*What the exercise asks:*
Leave out the pictures and retype all the entries below exactly.

*Data:*
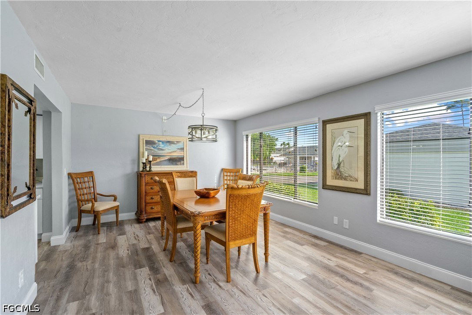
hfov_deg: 96.7
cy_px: 158
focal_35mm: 16
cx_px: 236
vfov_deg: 73.7
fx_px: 210
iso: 400
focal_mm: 16
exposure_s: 1/160
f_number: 8
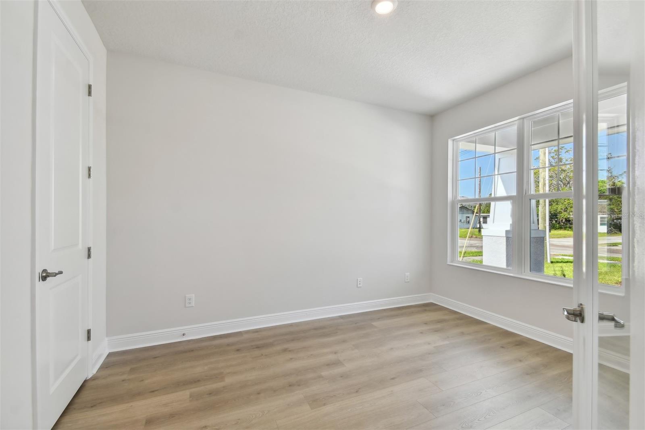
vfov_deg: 77.3
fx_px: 269
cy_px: 215
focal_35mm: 15
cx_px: 322
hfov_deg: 100.4
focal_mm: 10
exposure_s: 1/30
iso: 100
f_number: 7.1
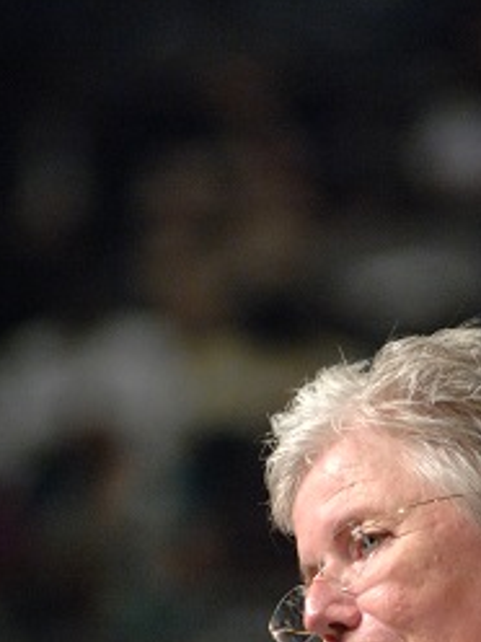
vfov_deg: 3.4
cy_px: 634
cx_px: 388
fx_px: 10764
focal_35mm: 581
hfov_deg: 2.6
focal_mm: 200
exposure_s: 1/200
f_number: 3.2
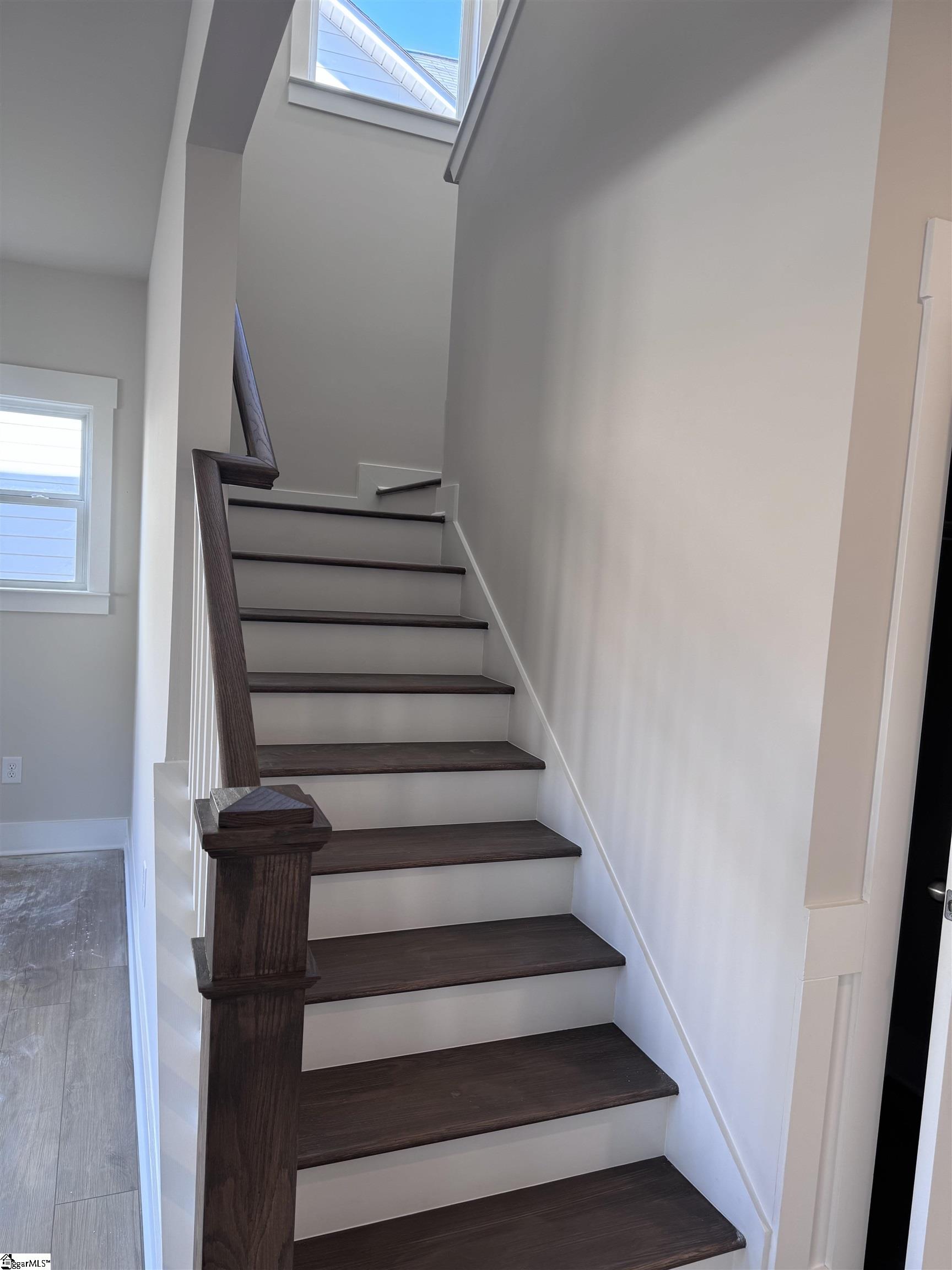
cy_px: 635
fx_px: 880
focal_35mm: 24
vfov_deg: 71.6
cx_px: 476
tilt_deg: -4.6
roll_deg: -3.4
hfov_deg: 56.8
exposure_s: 1/120
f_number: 1.78
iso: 100
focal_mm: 6.76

*Reply:*
hfov_deg: 96.7
cy_px: 158
focal_35mm: 16
cx_px: 236
vfov_deg: 73.7
fx_px: 210
iso: 400
focal_mm: 16
exposure_s: 1/160
f_number: 8
vfov_deg: 77.3
fx_px: 269
cy_px: 215
focal_35mm: 15
cx_px: 322
hfov_deg: 100.4
focal_mm: 10
exposure_s: 1/30
iso: 100
f_number: 7.1
vfov_deg: 3.4
cy_px: 634
cx_px: 388
fx_px: 10764
focal_35mm: 581
hfov_deg: 2.6
focal_mm: 200
exposure_s: 1/200
f_number: 3.2
cy_px: 635
fx_px: 880
focal_35mm: 24
vfov_deg: 71.6
cx_px: 476
tilt_deg: -4.6
roll_deg: -3.4
hfov_deg: 56.8
exposure_s: 1/120
f_number: 1.78
iso: 100
focal_mm: 6.76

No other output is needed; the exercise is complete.